Le texte, de 5 pages, prévoit la désignation d'un Premier ministre de transition, chef du gouvernement et ayant pour mission de conduire la transition, de gérer la crise dans le nord du Mali et d'organiser des élections libres, transparentes et démocratiques, d'après la même source.

La télévision publique ORTM annonce une déclaration imminente sur l'accord-cadre intervenu entre le CNRDRE (junte) et la Cédéao, qui n'avait pas commencé à être diffusée vers 21H30 locales (et GMT).


(©AFP / 07 avril 2012 00h21)

 

Mali : la junte et la Cédéao concluent un transfert de pouvoir

 

RFI samedi 07 avril 2012

 

 

 

Le capitaine Sanogo, chef de la junte malienne qui a pris le pouvoir le 22 mars a annoncé, vendredi 6 avril, la signature d'un accord-cadre avec le représentant du médiateur burkinabè pour la crise malienne Djibril Bassolé. Lors d'une déclaration à la télévision publique ORTM, la junte a détaillé les points de cet accord qui prévoit le transfert du pouvoir.

 

Après six longues heures de négociation, la junte et la Cédéao ont présenté un accord complexe qui comprend plusieurs étapes. Dès la constatation officielle de la vacance du pouvoir du président Amadou Toumani Touré dans les prochains jours, Dioncounda Traoré, le président de l'Assemblée nationale, prendra la tête du Mali par intérim. Son rôle restera apparemment mineur, vu l'impossibilité de respecter la Constitution qui stipule d'organiser des élections dans les 40 jours.

 

Dans le même temps, des consultations menées par la président burkinabè Blaise Compaoré doivent permettre de doter le Mali d'un Premier ministre de transition disposant des pleins pouvoirs et d'un gouvernement consensuel de mission. Ce sont en fait ces instances qui devront gérer véritablement la période de transition. Avec deux grands objectifs : gérer la crise du Nord avec l'accord de la Cédéao en négociant avec les groupes rebelles ou par la force en cas d'échec des pourparlers, puis mettre en place un calendrier pour organiser le scrutin présidentiel.

 

La négociation a également mis fin aux sanctions, à l'embargo total qui frappait le Mali. Le président ATT est en droit de vivre libre et d'avoir une protection, tout comme ses anciens ministres emprisonnés depuis le coup d'Etat. Enfin, un article de cet accord-cadre prévoit une amnistie pour les putschistes au pouvoir depuis le 22 mars.

 

 

 

Mali: le président Touré doit être protégé et libre de choisir sa résidence

BAMAKO AFP / 07 avril 2012 00h53 - La Cédéao souhaite que le président malien Amadou Toumani Touré renversé le 22 mars par la junte soit protégé et libre du choix de sa résidence, a déclaré vendredi le ministre burkinabè Djibrill Bassolé, au nom de la médiation dans la crise malienne.

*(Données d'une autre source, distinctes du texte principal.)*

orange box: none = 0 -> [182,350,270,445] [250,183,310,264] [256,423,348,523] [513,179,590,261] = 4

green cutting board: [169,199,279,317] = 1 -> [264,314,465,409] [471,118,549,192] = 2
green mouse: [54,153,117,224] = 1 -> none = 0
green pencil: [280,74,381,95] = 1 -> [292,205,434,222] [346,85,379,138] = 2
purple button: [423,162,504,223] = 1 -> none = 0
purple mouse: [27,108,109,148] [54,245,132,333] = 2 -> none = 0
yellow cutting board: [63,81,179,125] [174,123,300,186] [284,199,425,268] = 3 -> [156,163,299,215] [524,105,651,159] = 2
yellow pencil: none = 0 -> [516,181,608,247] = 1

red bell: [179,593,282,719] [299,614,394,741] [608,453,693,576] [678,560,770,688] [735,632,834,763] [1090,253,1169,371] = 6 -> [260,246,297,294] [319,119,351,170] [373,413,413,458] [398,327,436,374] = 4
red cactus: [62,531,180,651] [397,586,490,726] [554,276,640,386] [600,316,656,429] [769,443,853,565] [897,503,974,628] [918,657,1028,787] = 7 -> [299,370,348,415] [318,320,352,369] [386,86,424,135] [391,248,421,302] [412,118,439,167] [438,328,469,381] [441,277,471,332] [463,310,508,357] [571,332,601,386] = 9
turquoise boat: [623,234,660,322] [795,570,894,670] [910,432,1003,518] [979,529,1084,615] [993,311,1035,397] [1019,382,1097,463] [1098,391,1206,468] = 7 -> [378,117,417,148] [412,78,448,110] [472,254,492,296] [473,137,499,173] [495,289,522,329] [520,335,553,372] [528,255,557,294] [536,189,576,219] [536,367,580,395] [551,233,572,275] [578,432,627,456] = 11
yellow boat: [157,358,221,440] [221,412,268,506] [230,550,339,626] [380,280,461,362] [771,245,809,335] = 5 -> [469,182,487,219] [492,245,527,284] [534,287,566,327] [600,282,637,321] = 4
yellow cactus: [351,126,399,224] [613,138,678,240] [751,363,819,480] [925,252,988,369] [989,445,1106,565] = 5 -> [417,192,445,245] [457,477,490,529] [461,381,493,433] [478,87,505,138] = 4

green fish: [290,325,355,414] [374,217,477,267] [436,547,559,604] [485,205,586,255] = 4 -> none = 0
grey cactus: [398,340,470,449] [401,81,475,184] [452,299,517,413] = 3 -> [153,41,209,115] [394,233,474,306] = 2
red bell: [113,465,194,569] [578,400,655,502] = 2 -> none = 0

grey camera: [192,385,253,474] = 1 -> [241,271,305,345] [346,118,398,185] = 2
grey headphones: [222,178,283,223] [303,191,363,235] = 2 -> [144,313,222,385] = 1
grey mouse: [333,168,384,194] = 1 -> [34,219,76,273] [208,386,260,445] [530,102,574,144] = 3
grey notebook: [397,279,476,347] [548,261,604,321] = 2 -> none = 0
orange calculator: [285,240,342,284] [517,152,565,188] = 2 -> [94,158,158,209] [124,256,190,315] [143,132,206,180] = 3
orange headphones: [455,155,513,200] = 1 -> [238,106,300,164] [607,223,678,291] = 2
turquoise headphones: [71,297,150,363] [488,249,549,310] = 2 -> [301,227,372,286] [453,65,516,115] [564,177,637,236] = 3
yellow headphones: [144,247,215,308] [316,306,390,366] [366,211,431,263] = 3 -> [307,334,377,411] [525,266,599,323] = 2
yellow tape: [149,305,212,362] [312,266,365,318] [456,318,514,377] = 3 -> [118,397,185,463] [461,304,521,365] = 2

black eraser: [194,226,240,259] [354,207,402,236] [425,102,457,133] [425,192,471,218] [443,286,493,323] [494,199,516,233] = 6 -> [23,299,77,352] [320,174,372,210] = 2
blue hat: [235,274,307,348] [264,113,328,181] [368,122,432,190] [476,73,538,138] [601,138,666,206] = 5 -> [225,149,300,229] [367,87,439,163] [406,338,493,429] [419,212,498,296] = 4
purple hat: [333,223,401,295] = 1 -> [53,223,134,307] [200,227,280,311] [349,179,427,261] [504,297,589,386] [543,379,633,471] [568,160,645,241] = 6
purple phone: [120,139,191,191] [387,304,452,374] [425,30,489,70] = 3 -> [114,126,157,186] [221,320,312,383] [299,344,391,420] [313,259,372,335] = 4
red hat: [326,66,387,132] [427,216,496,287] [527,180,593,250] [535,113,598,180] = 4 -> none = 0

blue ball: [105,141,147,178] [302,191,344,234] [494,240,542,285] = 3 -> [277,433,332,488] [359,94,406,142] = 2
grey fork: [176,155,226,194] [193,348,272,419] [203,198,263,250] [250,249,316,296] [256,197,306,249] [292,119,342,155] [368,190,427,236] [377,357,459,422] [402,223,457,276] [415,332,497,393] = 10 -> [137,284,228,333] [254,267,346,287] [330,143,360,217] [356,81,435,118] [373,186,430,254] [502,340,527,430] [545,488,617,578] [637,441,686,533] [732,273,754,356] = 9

Nous avons (...) souhaité que le président Amadou Toumani Touré puisse être admis à retourner à la maison de son choix, et qu'il puisse bénéficier aussi de la sécurité par les forces de défense et de sécurité, a déclaré M. Bassolé s'exprimant au nom du président burkinabè Blaise Compaoré, médiateur de la Communauté économique des Etats de l'Afrique de l'Ouest (Cédéao) pour la crise malienne. Il s'exprimait à la télévision publique ORTM, après la lecture d'un accord signé avec les putschistes.